I’m no longer trying to change myself to fit society. I’m trying to change society so it can fit me.
Body positivity is not just for fat people or skinny people, it’s for everyone.
Body positivity is the freedom that comes with being able to be happy with yourself. It gives you so much time to do other things, to travel, to think, to write, to make friends without having to worry about how you look all the time.
Everyone could use a bit of body positivity in their life.”
MERCEDEZ, 28, LONDON / CHICAGO
@missmermaidezpublic
“I was on a flight recently and I asked for a seat belt extender, which I’m totally comfortable asking for – it doesn’t bother me.
I was told I would have to pay for it. I said, ‘No thanks’, and they just ignored it, so I went without a seat belt from London to Morocco and back again.
People think being fat is our fault.
I struggled with not feeling desirable as a teenager. I thought I would never find a partner, that nobody would love me in the body I had.
I look back at the time where I hated myself the most and I’m like – I was so cute. Why would anyone think these things?
I do feel really sensitive about desirability, through relationships and especially the way men have treated me as disposable. But I know that I’m hot.
I know that my body is some people’s greatest fear, and to confront that is uncomfortable.
To confront me being happy and living life and feeling healthy – whatever that means – threatens people’s desires to fit into a beauty norm.
I think it scares people that you can exist in a way that you haven’t been told that you can exist.”
TARA, 30, NORTHAMPTONSHIRE
@fatandfab88
“Sometimes being fat is awesome, and sometimes it’s difficult.
Spaces aren’t designed for larger bodies.

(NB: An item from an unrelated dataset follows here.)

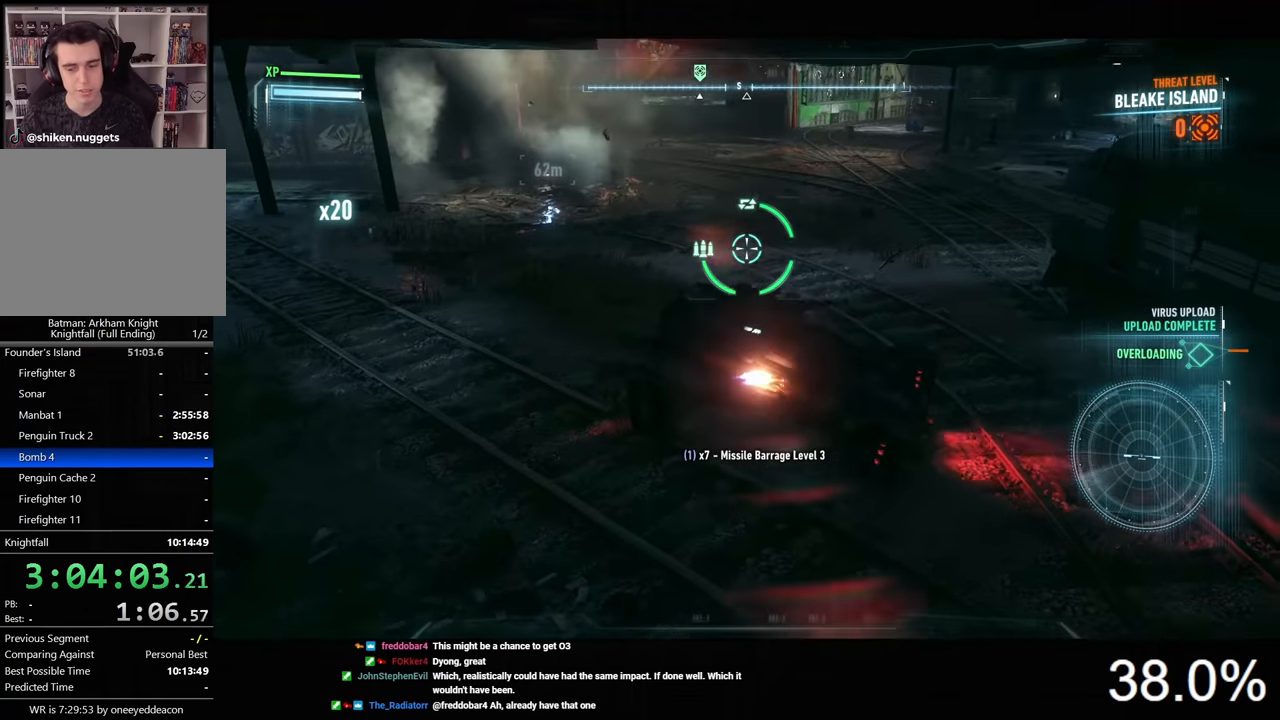
Gameplay with keyboard and mouse; each line is a JSON object with the keys and mouse buttons held at the frame after it. "events" lists presses ("down") and releases ("up") of "1", "2", "3", "4", "5", "a", "alt", "c", "caps_lock", "ctrl", "d", "e", "f", "g", "q", "r", "s", "shift", "space", "t", "tab", "v", "w", "x", "z", "mouse_left", "mouse_wheel" and "mouse_right" between this image and that frame as [ms after this image, input, new state], when the widget could be followed in between. "mouse_left", "mouse_wheel", "mouse_right" = the "left", "wheel", "right" buttons of the "mouse" list. No other keys are recorded. "wheel" means that the mouse wheel is clicked or scrolled. "mouse_move" is the direction in which the mouse moves at that frame (one of eight, or "still"), when it could be read.
{"keys": ["w"], "mouse": ["right"], "mouse_move": "still", "events": []}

Public transport is a nightmare. You need two seats on an plane. But a big body has just as much right as a smaller body.
Being fat can feel rebellious. Being fat and loving yourself is something completely different.

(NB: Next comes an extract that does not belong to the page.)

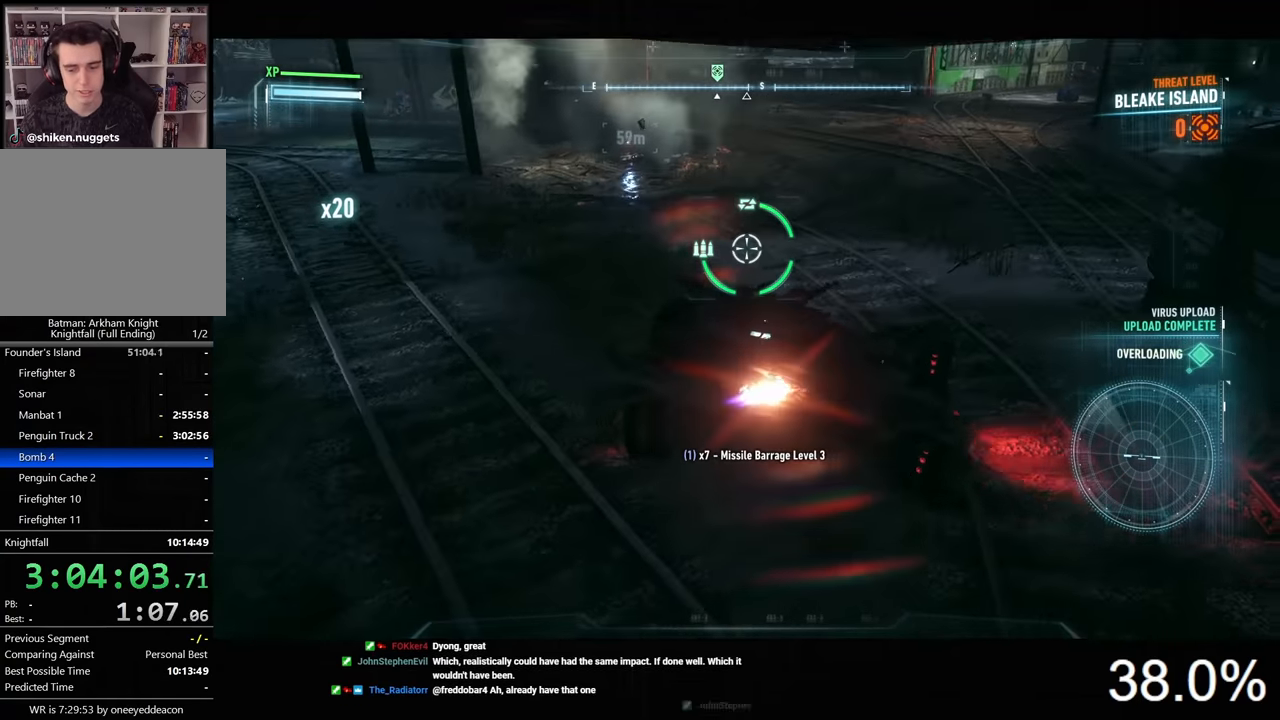
{"keys": ["w"], "mouse": ["right"], "mouse_move": "still", "events": [[167, "space", "down"], [300, "space", "up"], [367, "space", "down"], [467, "space", "up"]]}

I used to hate it. I wouldn’t eat. I wanted my skin to be lighter, so when I was in primary school, I’d cover myself in talcum powder. Now, of course, I realise there’s nothing wrong with me.

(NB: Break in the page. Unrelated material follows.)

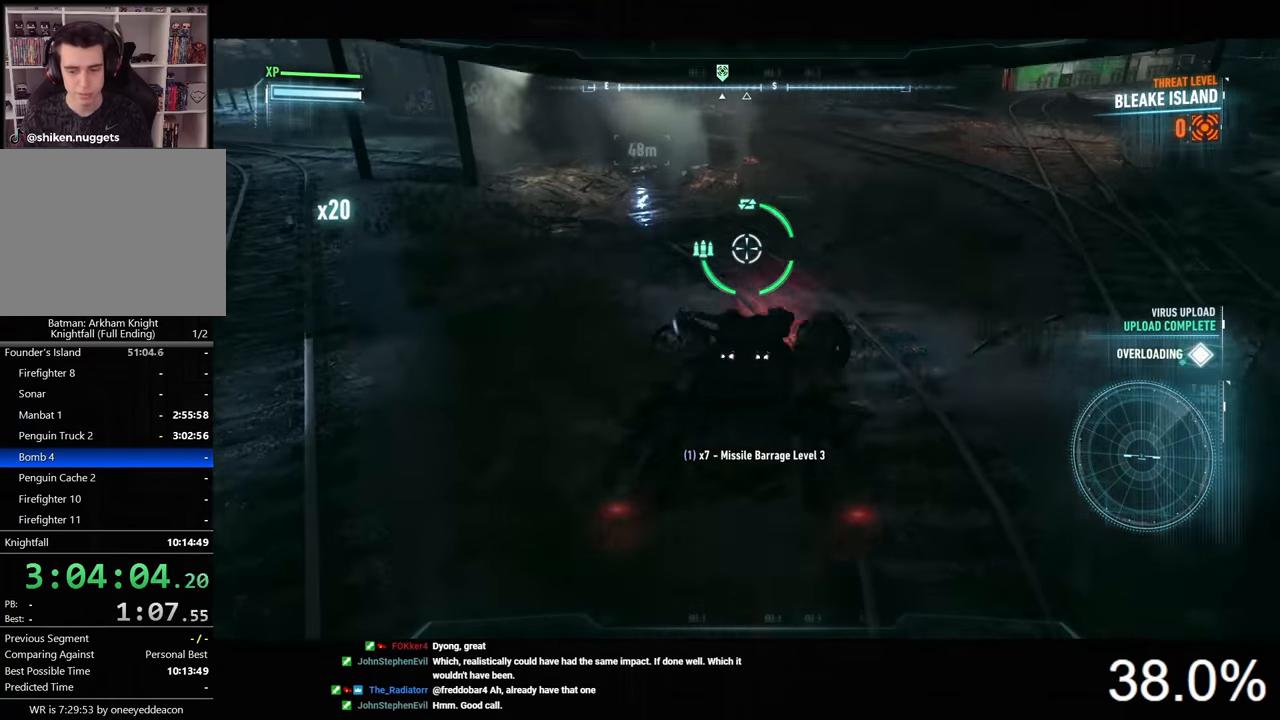
{"keys": ["d", "w"], "mouse": ["right"], "mouse_move": "still", "events": [[100, "d", "down"]]}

It would help if there were fat dolls out there for kids. Dolls like Barbie, have a totally unattainable shape. For everyone – of any size, race, whatever – it’s just not manageable.
As I’ve got older, I’ve grown into my body. That’s the best way to say it. It kind of grew on me.
When I finally became happy with where I was, when I stopped always trying to improve, that made a big difference. My partner helped loads as well.
People think that if you’re fat then you can’t be healthy. You can be really big, and not as healthy as you should be. But then you’re happy, so it’s about weighing up what’s more important. When I’m smaller, I’m a state.
I’m a happy size, and a healthy size, for all of me. For my mental health and my physical health, which are almost the same thing.”
SHARON, 30, LONDON
“When I was a kid, I didn’t feel happy in myself. I felt that I was ugly and my self-worth was really low because I got bullied a lot.
I developed and came out of myself a bit in my later teens. But it wasn’t until I found out about fat acceptance and fat positivity that I really came into my own.
I was able to start looking at my self-worth as being more than whether or not I’m aesthetically pleasing to wider society. Now, some days I think I’m beautiful, other days I don’t.
I have the knowledge that when things aren’t great, I can actually break that down and think: ‘OK Sharon, it’s not because you’re fat, it’s not because of you, it’s because of society’s impression of you.’
It’s because you’ve absorbed so many images from the media. There’s nothing wrong with you, it’s just the way that you’ve been made to feel.
Fat activism is about liberating fat people from social norms, and the discrimination and negativity that comes alongside that.
We want society to accept us as human beings whose worth is not defined by weight, appearance or health.
The biggest thing is to not make assumptions about why fat people are fat, or that they’re unhealthy.
Just ask us. Ask us how we feel about our bodies. Be open-minded.”